BEGIN
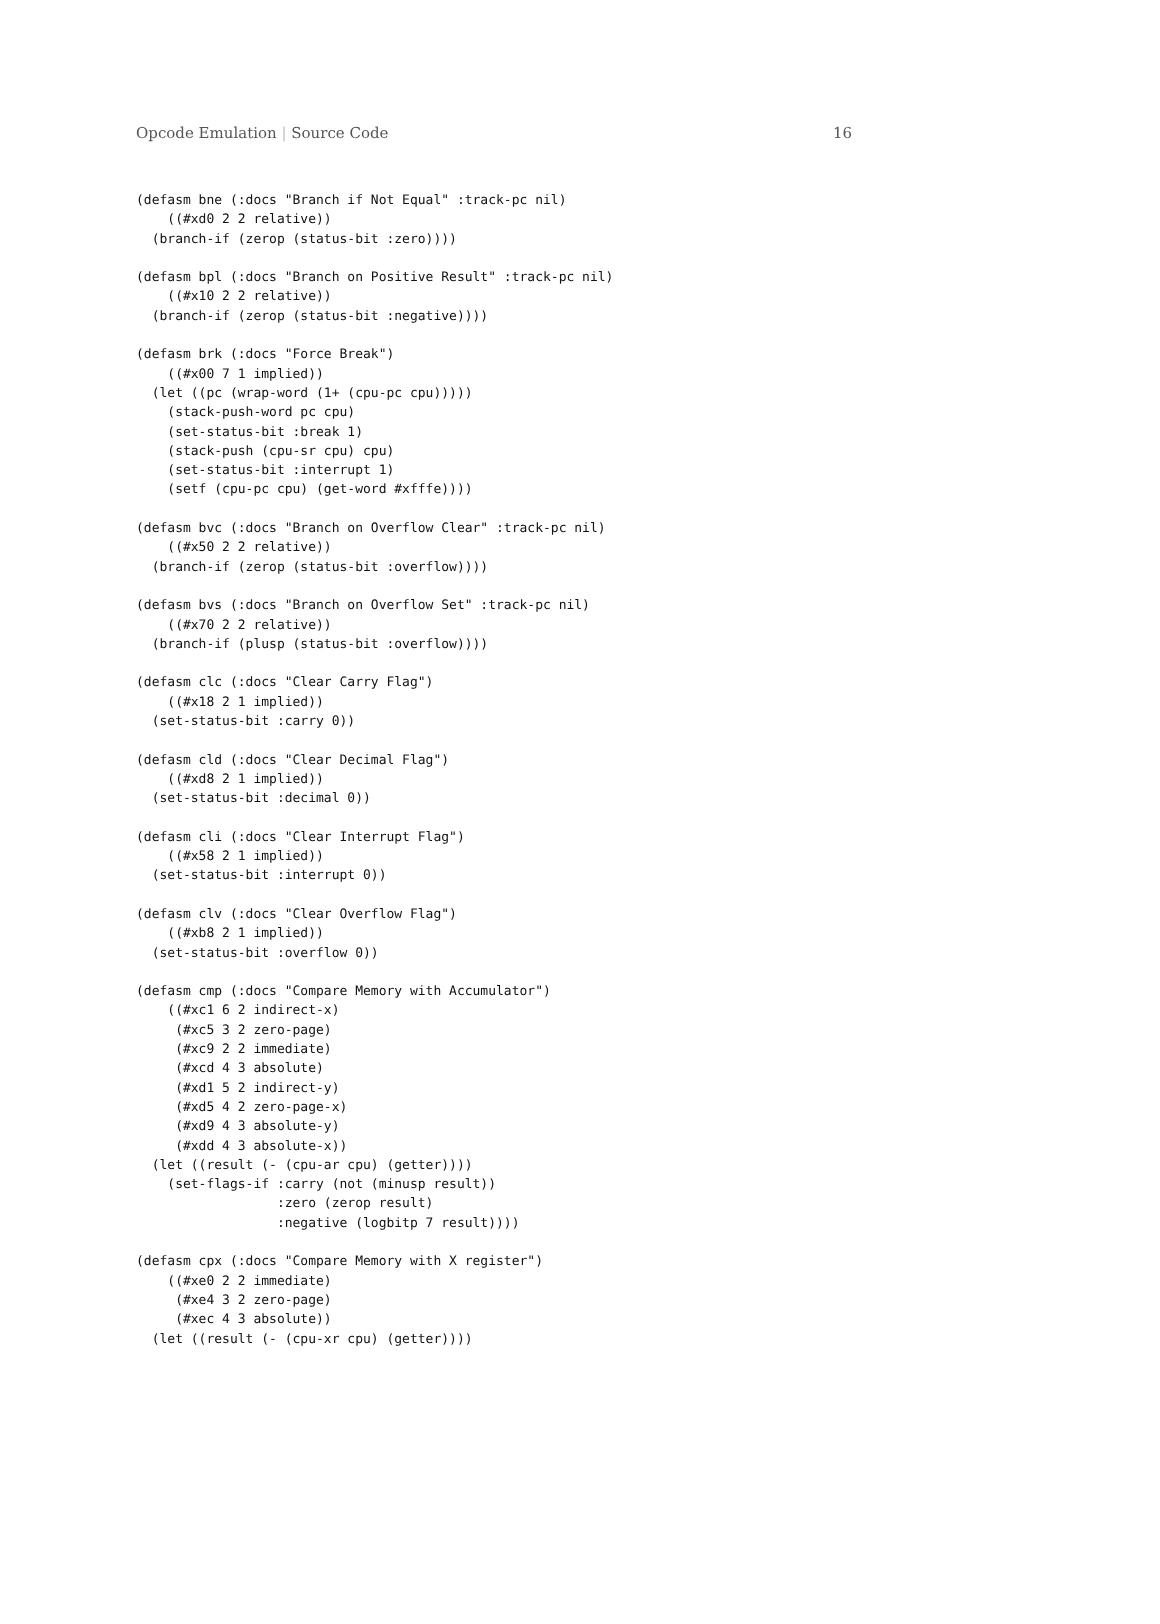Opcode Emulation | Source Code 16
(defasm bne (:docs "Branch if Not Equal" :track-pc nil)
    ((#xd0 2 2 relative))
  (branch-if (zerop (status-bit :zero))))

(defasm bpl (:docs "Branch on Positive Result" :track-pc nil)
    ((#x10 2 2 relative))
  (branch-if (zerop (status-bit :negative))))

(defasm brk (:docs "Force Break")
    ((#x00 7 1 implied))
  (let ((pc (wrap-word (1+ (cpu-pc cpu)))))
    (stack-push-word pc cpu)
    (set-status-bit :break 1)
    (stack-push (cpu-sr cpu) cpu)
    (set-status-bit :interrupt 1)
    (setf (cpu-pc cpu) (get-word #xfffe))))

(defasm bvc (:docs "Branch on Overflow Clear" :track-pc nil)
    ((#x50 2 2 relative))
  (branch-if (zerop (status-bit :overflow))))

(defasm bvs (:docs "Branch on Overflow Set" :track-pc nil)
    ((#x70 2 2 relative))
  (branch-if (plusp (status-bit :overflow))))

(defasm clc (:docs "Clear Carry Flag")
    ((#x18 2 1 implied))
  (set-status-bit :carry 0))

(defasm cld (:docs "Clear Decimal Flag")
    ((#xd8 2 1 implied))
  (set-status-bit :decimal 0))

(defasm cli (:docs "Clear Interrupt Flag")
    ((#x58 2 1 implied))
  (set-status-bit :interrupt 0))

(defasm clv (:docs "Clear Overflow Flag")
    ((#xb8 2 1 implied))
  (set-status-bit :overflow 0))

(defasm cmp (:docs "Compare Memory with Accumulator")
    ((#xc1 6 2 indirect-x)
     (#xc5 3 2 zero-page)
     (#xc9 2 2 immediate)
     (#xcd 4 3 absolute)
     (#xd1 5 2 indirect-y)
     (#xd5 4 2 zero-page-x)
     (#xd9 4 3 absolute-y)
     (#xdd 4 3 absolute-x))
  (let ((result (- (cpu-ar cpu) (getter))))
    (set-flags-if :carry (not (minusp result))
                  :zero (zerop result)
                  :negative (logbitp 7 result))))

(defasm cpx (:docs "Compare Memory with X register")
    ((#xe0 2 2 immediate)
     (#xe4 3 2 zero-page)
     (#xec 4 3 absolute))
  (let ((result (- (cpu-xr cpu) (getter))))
END
Begin with the line that contains "(#xc5 3 2 zero-page)" and set down each line exactly until the records above end, including the final line.

Exercise output:
     (#xc5 3 2 zero-page)
     (#xc9 2 2 immediate)
     (#xcd 4 3 absolute)
     (#xd1 5 2 indirect-y)
     (#xd5 4 2 zero-page-x)
     (#xd9 4 3 absolute-y)
     (#xdd 4 3 absolute-x))
  (let ((result (- (cpu-ar cpu) (getter))))
    (set-flags-if :carry (not (minusp result))
                  :zero (zerop result)
                  :negative (logbitp 7 result))))

(defasm cpx (:docs "Compare Memory with X register")
    ((#xe0 2 2 immediate)
     (#xe4 3 2 zero-page)
     (#xec 4 3 absolute))
  (let ((result (- (cpu-xr cpu) (getter))))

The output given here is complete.